*** RECORDS FOR THIS TASK Section Begins ***

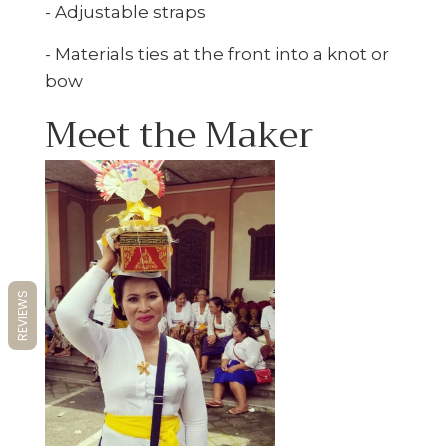
- Adjustable straps
- Materials ties at the front into a knot or
bow
Meet the Maker
REVIEWS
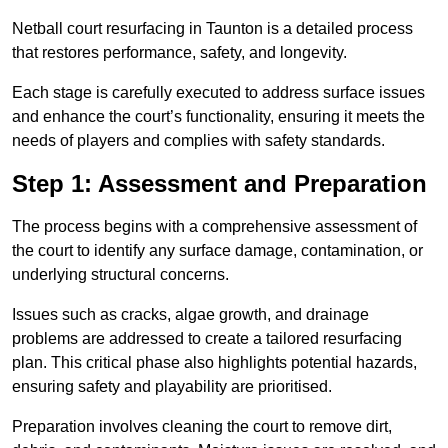
Netball court resurfacing in Taunton is a detailed process
that restores performance, safety, and longevity.
Each stage is carefully executed to address surface issues
and enhance the court’s functionality, ensuring it meets the
needs of players and complies with safety standards.
Step 1: Assessment and Preparation
The process begins with a comprehensive assessment of
the court to identify any surface damage, contamination, or
underlying structural concerns.
Issues such as cracks, algae growth, and drainage
problems are addressed to create a tailored resurfacing
plan. This critical phase also highlights potential hazards,
ensuring safety and playability are prioritised.
Preparation involves cleaning the court to remove dirt,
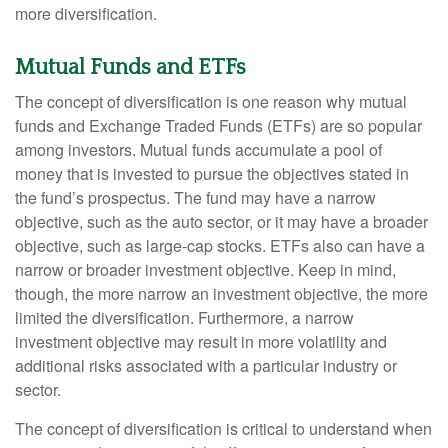
more diversification.
Mutual Funds and ETFs
The concept of diversification is one reason why mutual
funds and Exchange Traded Funds (ETFs) are so popular
among investors. Mutual funds accumulate a pool of
money that is invested to pursue the objectives stated in
the fund’s prospectus. The fund may have a narrow
objective, such as the auto sector, or it may have a broader
objective, such as large-cap stocks. ETFs also can have a
narrow or broader investment objective. Keep in mind,
though, the more narrow an investment objective, the more
limited the diversification. Furthermore, a narrow
investment objective may result in more volatility and
additional risks associated with a particular industry or
sector.
The concept of diversification is critical to understand when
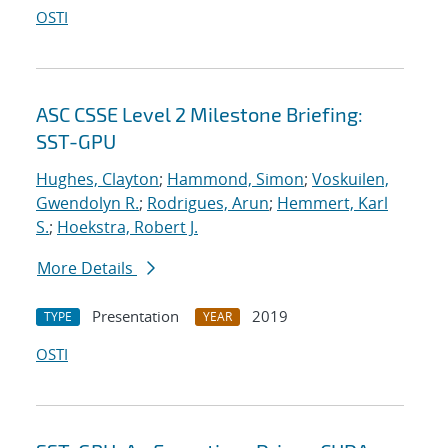
OSTI
ASC CSSE Level 2 Milestone Briefing:
SST-GPU
Hughes, Clayton
;
Hammond, Simon
;
Voskuilen,
Gwendolyn R.
;
Rodrigues, Arun
;
Hemmert, Karl
S.
;
Hoekstra, Robert J.
More Details
Presentation
2019
TYPE
YEAR
OSTI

*** RECORDS FOR THIS TASK Section Ends ***

TASK OBJECTIVE: Copy out every line of text from all the items above without any changes, and leave out the picture markers.

TASK RESPONSE:
- Adjustable straps
- Materials ties at the front into a knot or
bow
Meet the Maker
REVIEWS
Netball court resurfacing in Taunton is a detailed process
that restores performance, safety, and longevity.
Each stage is carefully executed to address surface issues
and enhance the court’s functionality, ensuring it meets the
needs of players and complies with safety standards.
Step 1: Assessment and Preparation
The process begins with a comprehensive assessment of
the court to identify any surface damage, contamination, or
underlying structural concerns.
Issues such as cracks, algae growth, and drainage
problems are addressed to create a tailored resurfacing
plan. This critical phase also highlights potential hazards,
ensuring safety and playability are prioritised.
Preparation involves cleaning the court to remove dirt,
more diversification.
Mutual Funds and ETFs
The concept of diversification is one reason why mutual
funds and Exchange Traded Funds (ETFs) are so popular
among investors. Mutual funds accumulate a pool of
money that is invested to pursue the objectives stated in
the fund’s prospectus. The fund may have a narrow
objective, such as the auto sector, or it may have a broader
objective, such as large-cap stocks. ETFs also can have a
narrow or broader investment objective. Keep in mind,
though, the more narrow an investment objective, the more
limited the diversification. Furthermore, a narrow
investment objective may result in more volatility and
additional risks associated with a particular industry or
sector.
The concept of diversification is critical to understand when
OSTI
ASC CSSE Level 2 Milestone Briefing:
SST-GPU
Hughes, Clayton
;
Hammond, Simon
;
Voskuilen,
Gwendolyn R.
;
Rodrigues, Arun
;
Hemmert, Karl
S.
;
Hoekstra, Robert J.
More Details
Presentation
2019
TYPE
YEAR
OSTI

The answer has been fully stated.